If you crave a sweet-tangy taste, this is the breakfast roll for you. The lemon gives these an agreeable tang that’s just right against the roll’s traditional cinnamon bun sweetness.
It does take a bit of time – there are two rising periods and a few minutes of kneading, but it’s well worth the effort. Plus, if you want the breakfast rolls at breakfast – without getting up in the middle of the night to complete the steps! – let it rise the second time in the refrigerator, take it out early enough to let the dough warm up (perhaps when you get up and before you shower, dress, whatever), and then bake it. Voila! Fresh Lemon-Cinnamon Rolls for breakfast!
¾ cup lukewarm water
¼ cup lemon juice
5 Tbl Blue Agave
1 jumbo egg yolk
4 Tbl butter, cut into pieces
2 cups spelt flour
2 cups whole wheat flour
½ traditional oats
½ cup dried potato flakes
¼ cup nonfat dry milk
1 ½ tsp salt
2 tsp yeast
1 cup brown sugar
1 jumbo egg white
2 Tbl cinnamon
Pinch of salt
¾ cup crushed walnuts
3 cups confectioners’ sugar
2 Tbl lemon juice
1 ½ tsp grated lemon peel
2 Tbl butter, melted
Pinch of salt
2-3 Tbl milk
Makes 16 buns
Oven temperature: 350 degrees
Combine all dough ingredients and mix. Knead about 15 minutes or until you have a soft, smooth dough. Place in oiled pan, cover with oiled plastic wrap and let rise about 2 hours (about double in size).

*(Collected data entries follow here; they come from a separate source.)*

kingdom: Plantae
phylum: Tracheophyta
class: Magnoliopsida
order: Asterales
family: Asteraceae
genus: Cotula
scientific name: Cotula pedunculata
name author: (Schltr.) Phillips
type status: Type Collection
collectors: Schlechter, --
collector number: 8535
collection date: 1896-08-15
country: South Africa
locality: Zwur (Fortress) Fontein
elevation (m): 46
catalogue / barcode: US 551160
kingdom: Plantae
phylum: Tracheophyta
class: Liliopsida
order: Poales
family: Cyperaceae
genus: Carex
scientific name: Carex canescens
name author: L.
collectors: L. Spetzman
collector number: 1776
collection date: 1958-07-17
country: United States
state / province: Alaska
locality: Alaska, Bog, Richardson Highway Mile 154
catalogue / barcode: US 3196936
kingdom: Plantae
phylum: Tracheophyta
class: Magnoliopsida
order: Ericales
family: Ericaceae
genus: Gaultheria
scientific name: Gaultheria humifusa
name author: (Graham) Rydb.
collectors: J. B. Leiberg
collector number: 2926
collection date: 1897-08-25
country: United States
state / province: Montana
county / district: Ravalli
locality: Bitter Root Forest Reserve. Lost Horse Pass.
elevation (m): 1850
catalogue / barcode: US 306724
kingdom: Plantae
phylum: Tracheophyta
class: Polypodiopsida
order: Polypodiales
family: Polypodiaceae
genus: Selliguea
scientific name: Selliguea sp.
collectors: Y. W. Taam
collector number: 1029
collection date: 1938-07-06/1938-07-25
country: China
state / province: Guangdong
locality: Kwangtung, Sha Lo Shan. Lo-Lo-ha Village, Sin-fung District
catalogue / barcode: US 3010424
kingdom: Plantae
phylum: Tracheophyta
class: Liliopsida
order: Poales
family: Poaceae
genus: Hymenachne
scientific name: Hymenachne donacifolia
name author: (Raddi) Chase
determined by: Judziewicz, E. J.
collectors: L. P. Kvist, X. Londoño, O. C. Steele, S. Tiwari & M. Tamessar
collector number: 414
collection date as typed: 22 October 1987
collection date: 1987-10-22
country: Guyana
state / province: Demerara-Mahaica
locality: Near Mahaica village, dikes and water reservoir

While dough is rising, prepare filling:
Mix all of filling ingredients in separate bowl. [I used 1 cup of brown sugar, but next time I think I will use ¾ cup instead.]
Gently deflate the dough and place it on a greased table top.
Roll and pat the dough into a 12×16 inch rectangle.
Spread filling over the dough, leaving ½ inch margin on one side.
Role dough into a long log, being careful not to roll too tightly.
With seam side down, use a sharp knife and cut the log into 16 equal pieces. This is easiest to do if you cut the log in half and keep halving each piece until you have 16 pieces.
Place the buns evenly in a greased 9×13 inch pan.
Cover and let rise about 1 to 1 ½ hours.
Bake at 350 degrees for 28 to 30 minutes.
Carefully turn out onto a rack (top side will be down) and then turn out again on another rack so the top side is facing up once again.
If you are icing the buns, do it while they are warm so that the icing seeps into the buns’ crevices.
Excellent in flavor with a nice firm texture. The Lemon-Cinnamon Buns with the lemon frosting were more popular than those without – the lemony tang was more discernable and more lively.
[This is a modification of Dark and Dangerous Cinnamon Buns page 262-264, from King Arthur Flour Whole Grain Baking.]